Refugees from African countries such as Burundi and Democratic Republic of Congo at refugee centres in Musina in Limpopo say the COVID-19 lockdown makes it difficult to celebrate Africa Day properly.

There are three centres in Musina hosting refugees who were caught up in the national lockdown at the end of March.

Two of the shelters house men only and are situated at the Nancefield township. Women are accommodated at the local showground. Lack of social distancing and resources such as masks is a challenge.

Some of the refugees are happy that Africa is free, while others are optimistic that African countries will conquer the coronavirus pandemic.
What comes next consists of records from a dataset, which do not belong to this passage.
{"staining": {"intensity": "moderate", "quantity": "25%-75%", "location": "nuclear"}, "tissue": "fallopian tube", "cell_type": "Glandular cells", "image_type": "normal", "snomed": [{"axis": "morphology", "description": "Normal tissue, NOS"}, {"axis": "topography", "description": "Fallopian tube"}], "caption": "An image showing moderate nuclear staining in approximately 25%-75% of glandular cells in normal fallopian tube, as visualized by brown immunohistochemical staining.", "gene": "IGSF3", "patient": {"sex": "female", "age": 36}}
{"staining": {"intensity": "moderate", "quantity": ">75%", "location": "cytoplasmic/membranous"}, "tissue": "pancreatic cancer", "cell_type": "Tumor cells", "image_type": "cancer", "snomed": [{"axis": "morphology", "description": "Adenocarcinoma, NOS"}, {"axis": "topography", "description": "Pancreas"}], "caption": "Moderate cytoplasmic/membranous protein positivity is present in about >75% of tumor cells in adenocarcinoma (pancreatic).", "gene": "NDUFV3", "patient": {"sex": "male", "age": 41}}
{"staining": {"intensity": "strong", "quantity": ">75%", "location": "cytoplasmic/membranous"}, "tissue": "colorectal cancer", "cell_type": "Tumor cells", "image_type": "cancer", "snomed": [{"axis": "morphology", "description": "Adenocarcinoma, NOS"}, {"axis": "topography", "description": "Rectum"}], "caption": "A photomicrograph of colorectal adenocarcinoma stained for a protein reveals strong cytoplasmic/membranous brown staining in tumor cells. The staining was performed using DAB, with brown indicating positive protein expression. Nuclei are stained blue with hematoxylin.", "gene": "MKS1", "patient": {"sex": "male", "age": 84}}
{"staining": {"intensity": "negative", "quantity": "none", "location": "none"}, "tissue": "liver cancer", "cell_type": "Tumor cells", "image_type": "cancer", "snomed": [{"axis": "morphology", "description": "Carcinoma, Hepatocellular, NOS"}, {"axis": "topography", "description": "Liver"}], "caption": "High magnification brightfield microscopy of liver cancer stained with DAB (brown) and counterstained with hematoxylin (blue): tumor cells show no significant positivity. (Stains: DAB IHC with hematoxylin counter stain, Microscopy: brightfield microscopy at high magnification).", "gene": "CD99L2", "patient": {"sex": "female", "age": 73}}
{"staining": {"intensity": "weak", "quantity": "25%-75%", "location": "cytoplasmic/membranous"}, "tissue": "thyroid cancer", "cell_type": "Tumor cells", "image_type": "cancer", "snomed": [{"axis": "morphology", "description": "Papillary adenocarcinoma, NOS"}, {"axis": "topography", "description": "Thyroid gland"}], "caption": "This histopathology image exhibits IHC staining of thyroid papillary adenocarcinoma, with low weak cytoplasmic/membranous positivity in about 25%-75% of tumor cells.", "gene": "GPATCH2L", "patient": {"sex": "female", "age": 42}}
“In some ways, we are not free because you can see that some of us, Africans, we are trying to discriminate against others. So, as Africans we need to join together, to be together, to make our Africa develop together. We can fight against coronavirus because these deceases didn’t start here in Africa. It started from outside, but there are some countries for those, who are following the news, have somehow won this disease. So even us, Africans, if we join together and fight this together and do what are our professional doctors are telling us we can win this disease,” says one refugee.

“We are still a long way to unity and now we treat our fellow brothers with hate and discrimination and I am sure that if come together as the whole Africa we can fight against killing our own bothers and fight against this coronavirus,” says another refugee.

Elvis Boyanda from Burundi says African governments should open the economies and relax lockdown regulations for people to have free movement.

Spokesperson of the Musina Municipality, Wilson Dzebu says they are proud to be hosting refugees from fellow African countries. He says the refugees are given services such as food, water and sanitation.

Dzebu says the border town of Musina, which is less than 20 kilometres from the Beitbridge Border Post with Zimbabwe, has a high number of foreign nationals.

He says some are in transit, while others work and stay there.

“We have citizens from various countries. We have citizens from DRC; we have citizens from Zambia; Zimbabwe and a variety of countries, you will recall that Musina was established in 1904, it means our mining town is about 1916 years old and for the rest of those years, there was never any incident of xenophobic attack. This means, as a municipality, we are very proud because we are able to host various people around here in Musina. When we move around here in Musina, you will realise that we have various shelters where we house nationalities from various countries. This simply means that we are very good at hosting these people although we are under lockdown and under the threat of coronavirus. We are very happy that we are celebrating this day as proud people of Musina,” says Dzebu.

Meanwhile, MEC for Social Development Nkakareng Rakgoale has called on volunteers to donate food and masks through her department to assist the refugees.

“We want to say to our people, especially those who have been bringing donations here, we really appreciate it because this was to show the spirit of ubuntu. They are taken care of. At least this time, they have three meals a day and a place to sleep and we have provided blankets to all the shelters,” says Rakgoale.

Africans throughout the world celebrate Africa Day to mark the foundation of the African Union, formerly Organisation of African Unity, 57 years ago.